En nuestro oficio
hay que aprender a convivir con la frustración. En el suyo y en el mío. Y en
cualquiera. Como decía uno de mis maestros, en eso consiste la vida civilizada:
en aprender a convivir de manera razonable con la frustración.[1]
En efecto, la vida está llena de
frustración, en todas partes se encuentra y al encontrarnos con ella, sin
poderla superar, entramos en depresión.
Me preguntaba cómo era posible que
no nos hubieran educado para convivir con ella, sin que quiera significar que
nos debiéramos someter indefectiblemente, pues de hacerlo el suicidio sería la
única salida.
Se exige desde pequeños que seamos
los mejores, aún a costa de los demás, aunque el plural utilizado no era
propiamente mi caso, pues dentro de la liberalidad de pensamiento de mi papá,
conociéndome, quería el mejor esfuerzo. De unas décadas para acá la lucha por
ser el mejor, no mejor sino el mejor, es una exigencia de su tiempo y por ello
se ven tantas zancadillas por ser el primero, a toda costa, pero hay que
hacerlo, pues parecen entender que siéndolos son mejores personas. Allá ellos,
pero cuando me los encuentro solo puedo pensar de ellos: pobres güevones.
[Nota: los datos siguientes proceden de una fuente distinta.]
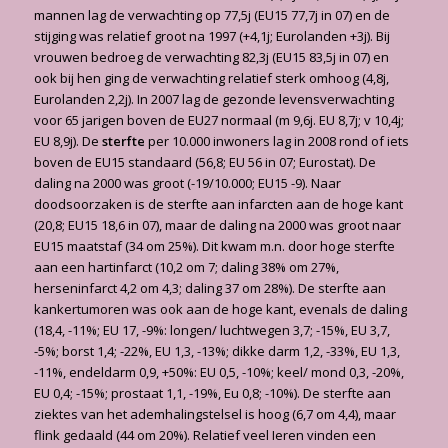
mannen lag de verwachting op 77,5j (EU15 77,7j in 07) en de
stijging was relatief groot na 1997 (+4,1j; Eurolanden +3j). Bij
vrouwen bedroeg de verwachting 82,3j (EU15 83,5j in 07) en
ook bij hen ging de verwachting relatief sterk omhoog (4,8j,
Eurolanden 2,2j). In 2007 lag de gezonde levensverwachting
voor 65 jarigen boven de EU27 normaal (m 9,6j. EU 8,7j; v 10,4j;
EU 8,9j). De
sterfte
per 10.000 inwoners lag in 2008 rond of iets
boven de EU15 standaard (56,8; EU 56 in 07; Eurostat). De
daling na 2000 was groot (-19/10.000; EU15 -9). Naar
doodsoorzaken is de sterfte aan infarcten aan de hoge kant
(20,8; EU15 18,6 in 07), maar de daling na 2000 was groot naar
EU15 maatstaf (34 om 25%). Dit kwam m.n. door hoge sterfte
aan een hartinfarct (10,2 om 7; daling 38% om 27%,
herseninfarct 4,2 om 4,3; daling 37 om 28%). De sterfte aan
kankertumoren was ook aan de hoge kant, evenals de daling
(18,4, -11%; EU 17, -9%: longen/ luchtwegen 3,7; -15%, EU 3,7,
-5%; borst 1,4; -22%, EU 1,3, -13%; dikke darm 1,2, -33%, EU 1,3,
-11%, endeldarm 0,9, +50%: EU 0,5, -10%; keel/ mond 0,3, -20%,
EU 0,4; -15%; prostaat 1,1, -19%, Eu 0,8; -10%). De sterfte aan
ziektes van het ademhalingstelsel is hoog (6,7 om 4,4), maar
flink gedaald (44 om 20%). Relatief veel Ieren vinden een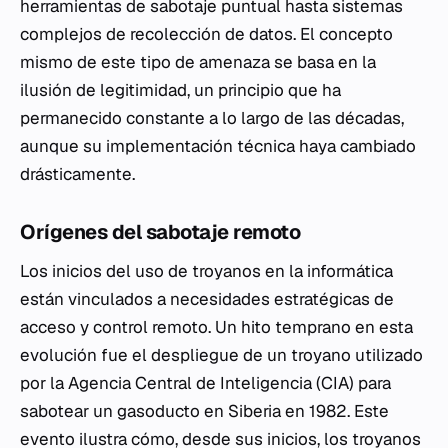
herramientas de sabotaje puntual hasta sistemas
complejos de recolección de datos. El concepto
mismo de este tipo de amenaza se basa en la
ilusión de legitimidad, un principio que ha
permanecido constante a lo largo de las décadas,
aunque su implementación técnica haya cambiado
drásticamente.
Orígenes del sabotaje remoto
Los inicios del uso de troyanos en la informática
están vinculados a necesidades estratégicas de
acceso y control remoto. Un hito temprano en esta
evolución fue el despliegue de un troyano utilizado
por la Agencia Central de Inteligencia (CIA) para
sabotear un gasoducto en Siberia en 1982. Este
evento ilustra cómo, desde sus inicios, los troyanos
Y por eso hay tanta frustración,
porque de lo que no se han dado cuenta es que solo uno puede ser primer y como
decía un amigo, los demás son segundos. Pero qué hay de malo ser segundo, tercero
y aún de último?
El mundo no es un jardín de flores,
constantemente se gana y se pierde, el bus, el puesto, el amor y lo único que
se debe hacer es aprender a convivir de manera razonable con la frustración,
sabiéndose que hay que saber levantarse, pues no todo el mundo puede ser el
primero y que siendo el tercero, tampoco es tan dramático, pues forma parte de
la vida y la vida hay que saberla llevar y saberla vivir.
Antes nos azotaban con látigos hechos con piel
de hipopótamo. Actualmente sería imposible hacerlo. Los látigos son invisibles,
solo dejan huella en el cerebro y en la delicada piel del corazón.[2]